You can do this with the use of processors. There are a ton of different processors in Elasticsearch, and there’s no way i will be able to cover them all. You can have 1 or many processors and they’re all executed in order.
So you can do something on one processor that sets up something for the next. And as i described in the paragraph, you can also execute ingest pipelines with update_by_query and reindex APIs. For example lets go back to the location field, if we have latitude and longitude fields , but we also a location field, which is the lat and long as a geo_point. It may be the only field I really care about in location sense, because this geo_point field can be used in a map visualization and I want to use it. I don’t need these 2 fields, so they can be removed, simple as that. Same thing goes for timestamp field that can include all time infor and data insted of havving in in seperate fields. I want 1 field that tells me the date and time.
Nested Arrays Of Objects
In Elasticsearch, whenever you have a nested array of objects,
they end up getting flattened, which means the relationships of which values
belong to which object are lost. For example , we have 2 students, Amit Cohen and Tomer Oz . Now, if I do a search for Amit Oz , if I don’t handle this nested array of objects, that search is going to work and I don’t want it to,
because there is no Amit Oz in the student array list. In order to preserve the individuality of each of these objects, we need to use the nested data type.
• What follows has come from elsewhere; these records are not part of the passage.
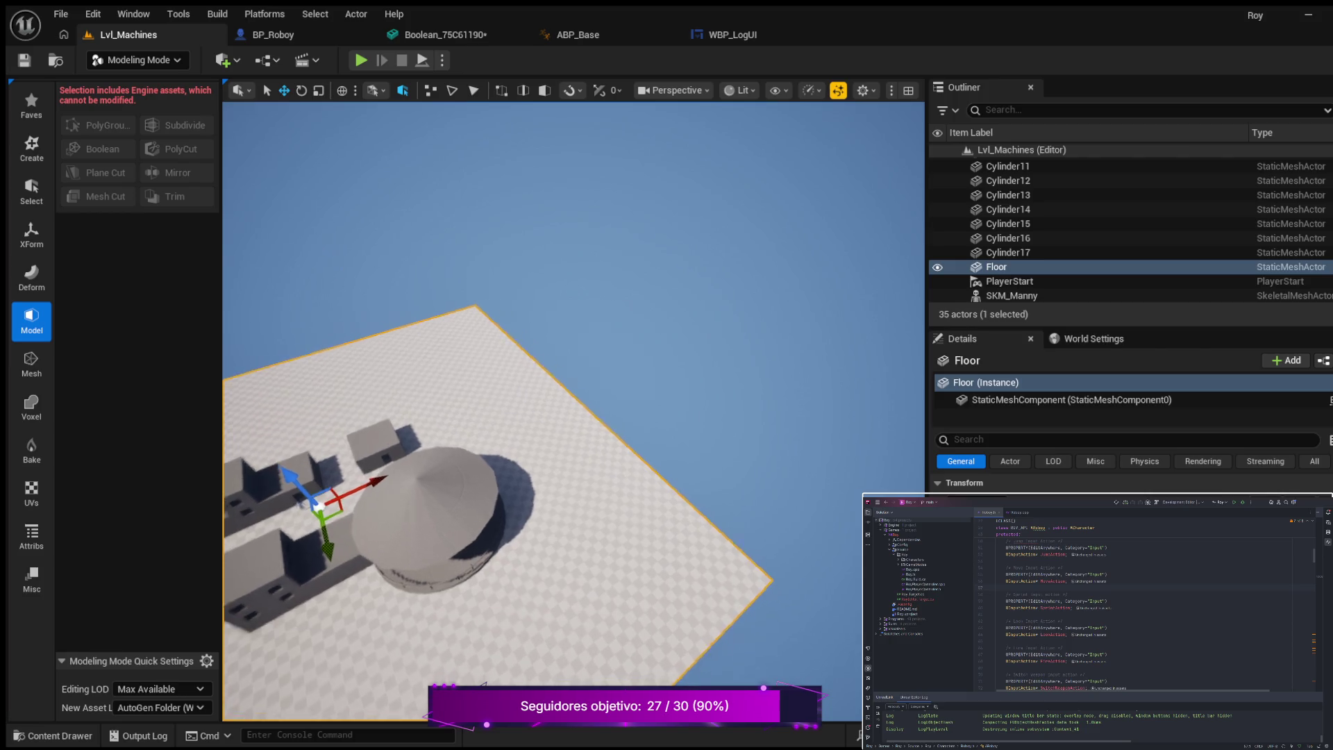
scroll(348, 505, "up", 5)
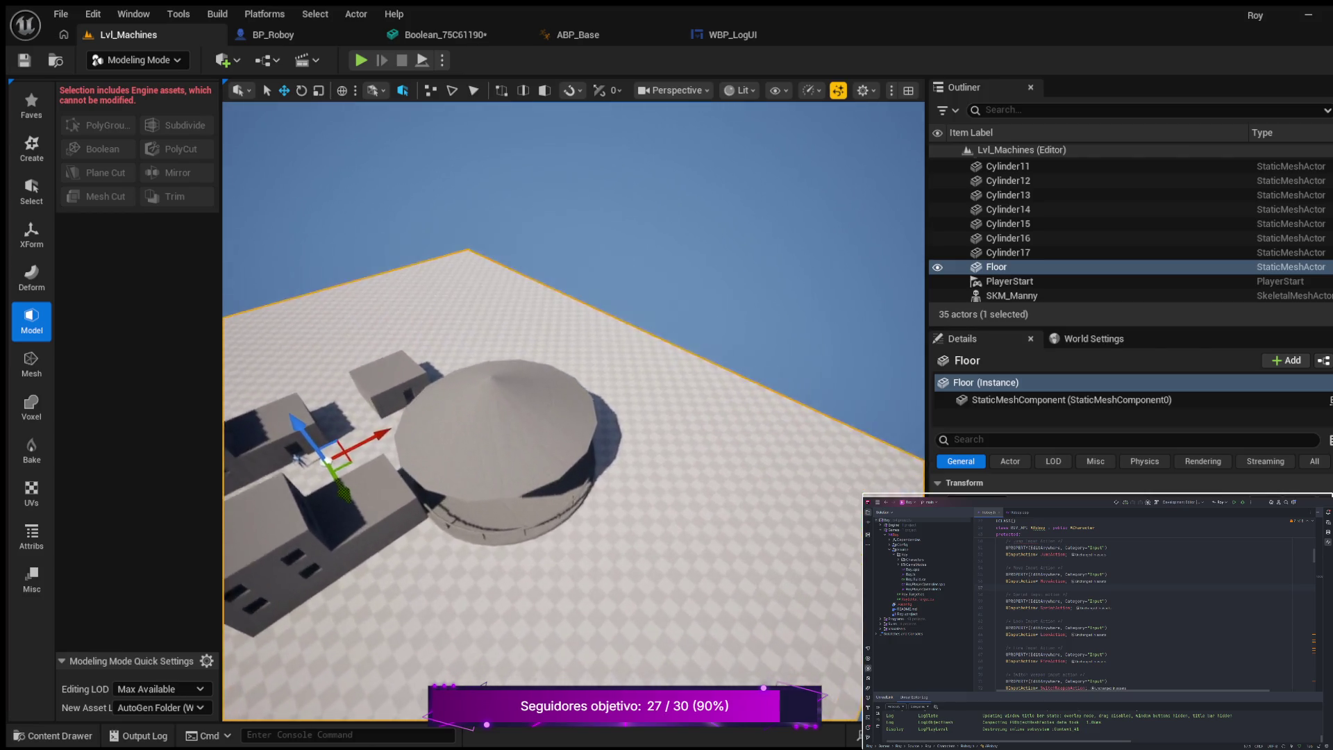
scroll(574, 410, "up", 5)
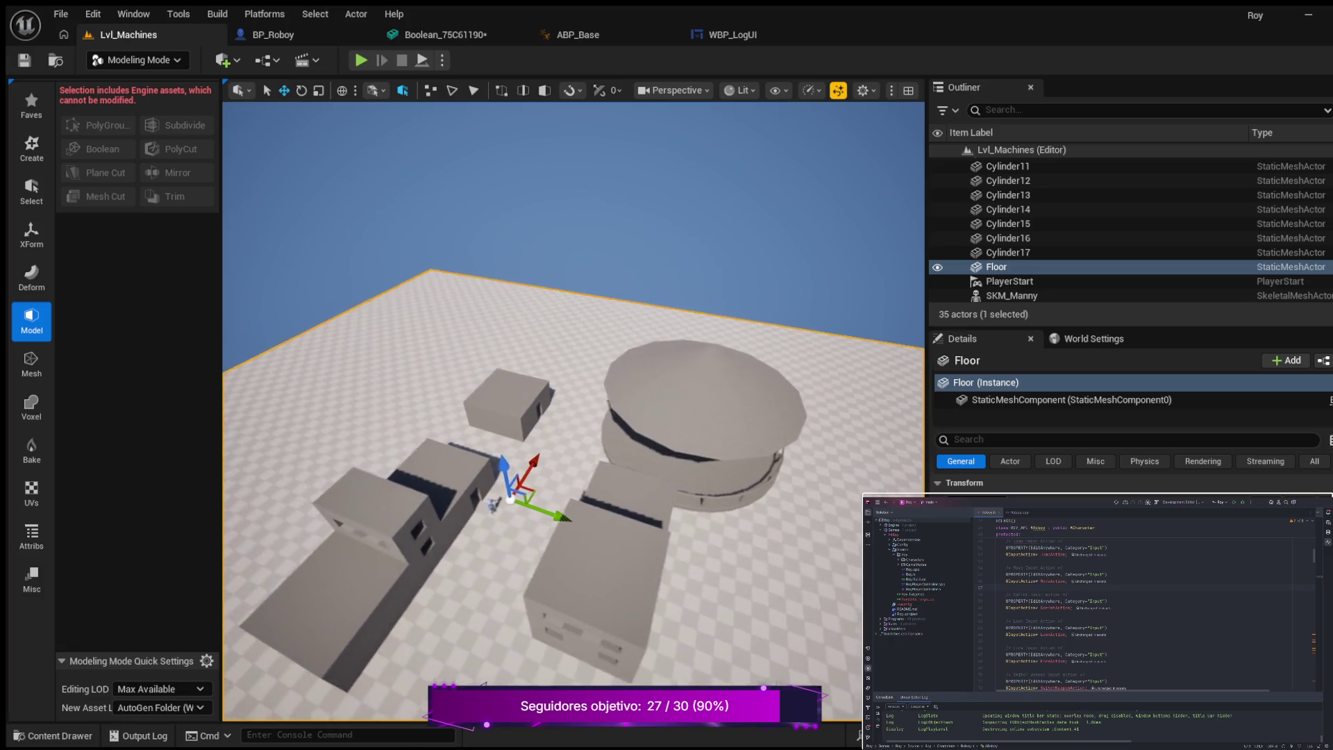
mouse_move(573, 410)
left_mouse_down()
mouse_move(372, 410)
mouse_move(535, 481)
mouse_move(529, 455)
mouse_move(375, 455)
mouse_move(361, 413)
mouse_move(534, 503)
mouse_move(507, 492)
left_mouse_up()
If we properly use the nested data type, then when we go to do a search,
you will need to use the nested search, which would not allow Amit Oz to be a match. It would only match Amit Cohen or Tomer Oz.
Summary
let’s recap all the things i covered in this post. How to explicitly map fields
in Elasticsearch by defining the mapping properties within an index or index template. Then dynamically mapping fields. Not just explaining how Elasticsearch automatically maps fields dynamically with data detection,
but also how to override that function with dynamic templates.
Then how to define a custom analyzer, custom character filter and stop words, English stop words filter for it. Defined some multi-fields.
How Elasticsearch automatically indexes strings. Re-index documents.
Ingest pipelines a very powerful processing capabilities built into Elasticsearch.